The last step in installing the wiring into the Mini was to add new wiring for :
USB charging outlets
USB charging outlets
Cigarette lighter outlet
Digital display controller
Wideband O2 sensor controller
Wideband O2 sensor controller
Power windows
Central locking controller
I've previously removed all the Toyota Starlet factory wiring that was used for the air-conditioning so I re-used this circuit and fuse for the first four items listed above. This circuit was used as it is only powered when the ignition key is turned to "ON" (not "ACC"), because the wideband controller should not be powered on via an Accessories circuit before the engine is started. Bosch specifically state this in their wideband O2 sensor product info PDF, to prevent thermal shock of the sensor.

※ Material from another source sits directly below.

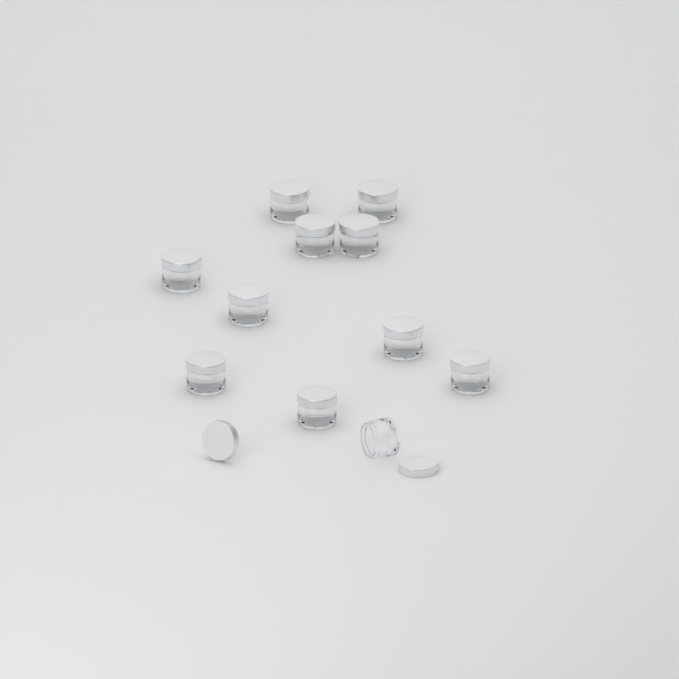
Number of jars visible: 11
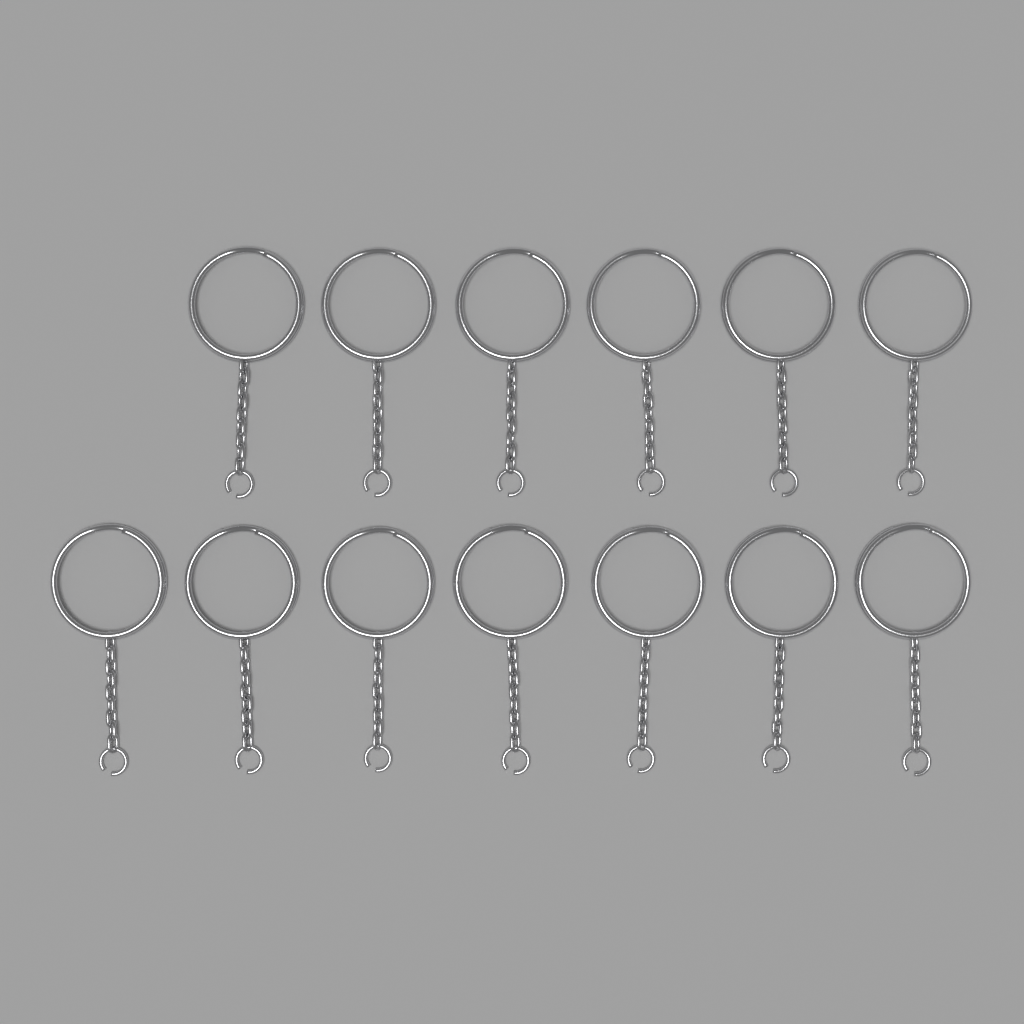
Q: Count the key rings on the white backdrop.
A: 13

The wiring for the display and wideband controllers involved running some power/ground wires down to the centre console and underneath the drivers seat. The USB outlets, cigarette lighter outlet, power window switch wires stopped at the centre console. Note that the central locking controller power supply is a different/constant 12V power source so that it can lock/unlock the doors with the car turned off.
Centre console wiring :
Like the Toyota Starlet power windows, the power source for the Mini power windows was non-fused, and uses two 15Amp (auto-reset) circuit breakers. I'm using the same colour wire to and from the circuit breakers so I used a label maker with some clear heatshrink to label the wires in case I need to change a circuit breaker. The BAT connection is from the ignition, and AUX connection goes to the window switches.
I also had to make a couple of decent ground cables for the engine. I made one ground cable from the body to intake manifold, and another large gauge (4AWG) cable from body to the engine block (for the starter motor).


A last minute addition was an 8-wire Deutsch (waterproof) connector at the front of the engine bay. This allows me to disconnect all the front lights and indicators from the main loom in a single step. In the case that I need to remove the engine, I will not have to also disconnect the wiring to all the lights/indicators also.
Now that I have all the wiring routes 100% confirmed for the entire car, I made some cable tie mounts to hold the looms around the car. I cut some 30x10mm pieces of 1mm steel and rigged up a quick press jig for my vice. When the vice is closed, it forms a specific shape for the small piece
These pieces were welded onto the car at various locations (engine bay, cabin, boot) to allow me to use cable ties to hold the loom tube in place - as demonstrated in this photo. I ended up needing approx 20 of these throughout the Mini and will weld on some more in the engine bay after the engine is removed.
I also made some taller mounts for the cabin/interior. These were welded to the floorpan and will sit slightly proud of the ~14mm of sound deadener, underlay & carpet that I will be installing.